Mitigating Preference Hacking in Policy Optimization with Pessimism
This addresses the problem of preference hacking in RLHF for AI alignment, offering a robust solution to improve model reliability, though it appears incremental as it builds on existing RLHF methods with a novel pessimistic twist.
The paper tackles overoptimization in reinforcement learning from human feedback (RLHF) by proposing pessimistic objectives that are provably robust, leading to algorithms like P3O and PRPO that show remarkable resilience in tasks such as fine-tuning language models for document summarization and creating helpful assistants.

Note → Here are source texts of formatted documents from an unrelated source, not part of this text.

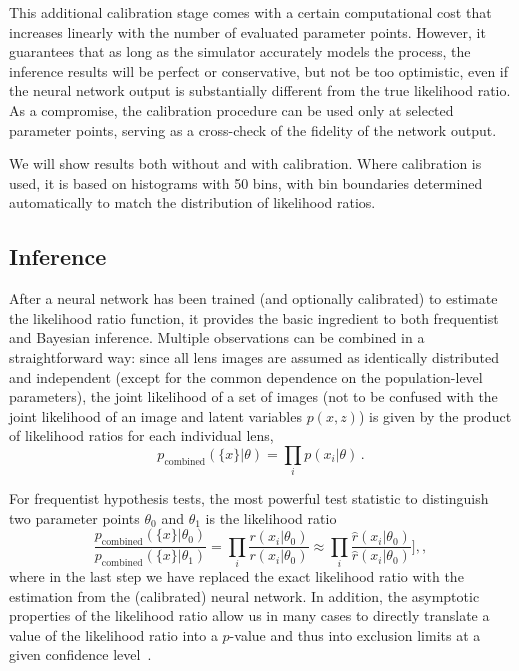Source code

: \documentclass[twocolumn]{aastex62}
\begin{document}
This additional calibration stage comes with a certain computational cost that increases linearly with the number of evaluated parameter points. However, it guarantees that as long as the simulator accurately models the process, the inference results will be perfect or conservative, but not be too optimistic, even if the neural network output is substantially different from the true likelihood ratio. As a compromise, the calibration procedure can be used only at selected parameter points, serving as a cross-check of the fidelity of the network output.

We will show results both without and with calibration. Where calibration is used, it is based on histograms with 50 bins, with bin boundaries determined automatically to match the distribution of likelihood ratios.


\subsection{Inference}
\label{sec:lfi-inference}

After a neural network has been trained (and optionally calibrated) to estimate the likelihood ratio function, it provides the basic ingredient to both frequentist and Bayesian inference. Multiple observations can be combined in a straightforward way: since all lens images are assumed as identically distributed and independent (except for the common dependence on the population-level parameters), the joint likelihood of a set of images (not to be confused with the joint likelihood of an image and latent variables $p(x,z)$) is given by the product of likelihood ratios for each individual lens,
%
\begin{equation}
  p_\mathrm{combined}(\{x\}|\theta) = \prod_{i} p(x_i | \theta) \,.
\end{equation}

For frequentist hypothesis tests, the most powerful test statistic to distinguish two parameter points $\theta_0$ and $\theta_1$ is the likelihood ratio~\citep{1933RSPTA.231..289N}
%
\begin{equation}
    \frac{p_\mathrm{combined}(\{x\}|\theta_0)}{p_\mathrm{combined}(\{x\}|\theta_1)} = \prod_{i} \frac{r(x_i | \theta_0)}{r(x_i | \theta_0)} \approx \prod_{i} \frac{\hat{r}(x_i | \theta_0)}{\hat{r}(x_i | \theta_0)} ],,
\end{equation}
%
where in the last step we have replaced the exact likelihood ratio with the estimation from the (calibrated) neural network. In addition, the asymptotic properties of the likelihood ratio allow us in many cases to directly translate a value of the likelihood ratio into a $p$-value and thus into exclusion limits at a given confidence level~\citep{Wilks:1938dza, Wald, Cowan:2010js}.
\end{document}
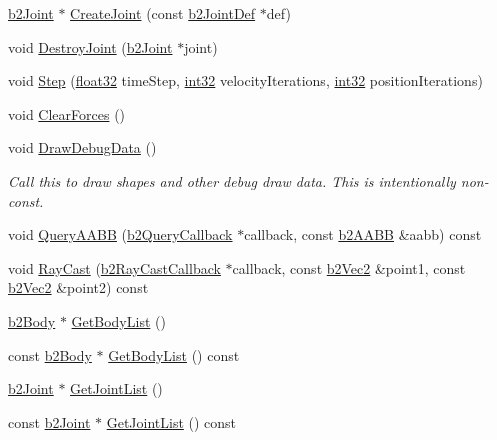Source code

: \begin{DoxyCompactItemize}
\mbox{\hyperlink{classb2_joint}{b2\+Joint}} $\ast$ \mbox{\hyperlink{classb2_world_a5cba9d0653149eb62504154e6fb35021}{Create\+Joint}} (const \mbox{\hyperlink{structb2_joint_def}{b2\+Joint\+Def}} $\ast$def)
\item 
void \mbox{\hyperlink{classb2_world_add5942aef171e54cfa384c8975746dca}{Destroy\+Joint}} (\mbox{\hyperlink{classb2_joint}{b2\+Joint}} $\ast$joint)
\item 
void \mbox{\hyperlink{classb2_world_a7a8eff61af98461f978fe43f3af7be90}{Step}} (\mbox{\hyperlink{b2_settings_8h_aacdc525d6f7bddb3ae95d5c311bd06a1}{float32}} time\+Step, \mbox{\hyperlink{b2_settings_8h_a43d43196463bde49cb067f5c20ab8481}{int32}} velocity\+Iterations, \mbox{\hyperlink{b2_settings_8h_a43d43196463bde49cb067f5c20ab8481}{int32}} position\+Iterations)
\item 
void \mbox{\hyperlink{classb2_world_ac082ab4c4ad0b1c5ec4674315eeec643}{Clear\+Forces}} ()
\item 
void \mbox{\hyperlink{classb2_world_a293d9865e407fd463e168b0a29856acc}{Draw\+Debug\+Data}} ()
\begin{DoxyCompactList}\small\item\em Call this to draw shapes and other debug draw data. This is intentionally non-\/const. \end{DoxyCompactList}\item 
void \mbox{\hyperlink{classb2_world_ad169fae775be1e1f16386f7587786fa8}{Query\+A\+A\+BB}} (\mbox{\hyperlink{classb2_query_callback}{b2\+Query\+Callback}} $\ast$callback, const \mbox{\hyperlink{structb2_a_a_b_b}{b2\+A\+A\+BB}} \&aabb) const
\item 
void \mbox{\hyperlink{classb2_world_aa9955d94a254253997daaf16ce77bab6}{Ray\+Cast}} (\mbox{\hyperlink{classb2_ray_cast_callback}{b2\+Ray\+Cast\+Callback}} $\ast$callback, const \mbox{\hyperlink{structb2_vec2}{b2\+Vec2}} \&point1, const \mbox{\hyperlink{structb2_vec2}{b2\+Vec2}} \&point2) const
\item 
\mbox{\hyperlink{classb2_body}{b2\+Body}} $\ast$ \mbox{\hyperlink{classb2_world_a1b87c03955e3312d308ddf679adf3c85}{Get\+Body\+List}} ()
\item 
const \mbox{\hyperlink{classb2_body}{b2\+Body}} $\ast$ \mbox{\hyperlink{classb2_world_a8afde497a719bb1507fdfb474e79881a}{Get\+Body\+List}} () const
\item 
\mbox{\hyperlink{classb2_joint}{b2\+Joint}} $\ast$ \mbox{\hyperlink{classb2_world_a55db7240f8290aa02cab79f181934de8}{Get\+Joint\+List}} ()
\item 
const \mbox{\hyperlink{classb2_joint}{b2\+Joint}} $\ast$ \mbox{\hyperlink{classb2_world_af5f7feca7396ce10b905966a464177aa}{Get\+Joint\+List}} () const

\end{DoxyCompactItemize}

This work tackles the problem of overoptimization in reinforcement learning from human feedback (RLHF), a prevalent technique for aligning models with human preferences. RLHF relies on reward or preference models trained on \emph{fixed preference datasets}, and these models are unreliable when evaluated outside the support of this preference data, leading to the common reward or preference hacking phenomenon. We propose novel, pessimistic objectives for RLHF which are provably robust to overoptimization through the use of pessimism in the face of uncertainty, and design practical algorithms, P3O and PRPO, to optimize these objectives. Our approach is derived for the general preference optimization setting, but can be used with reward models as well. We evaluate P3O and PRPO on the tasks of fine-tuning language models for document summarization and creating helpful assistants, demonstrating remarkable resilience to overoptimization.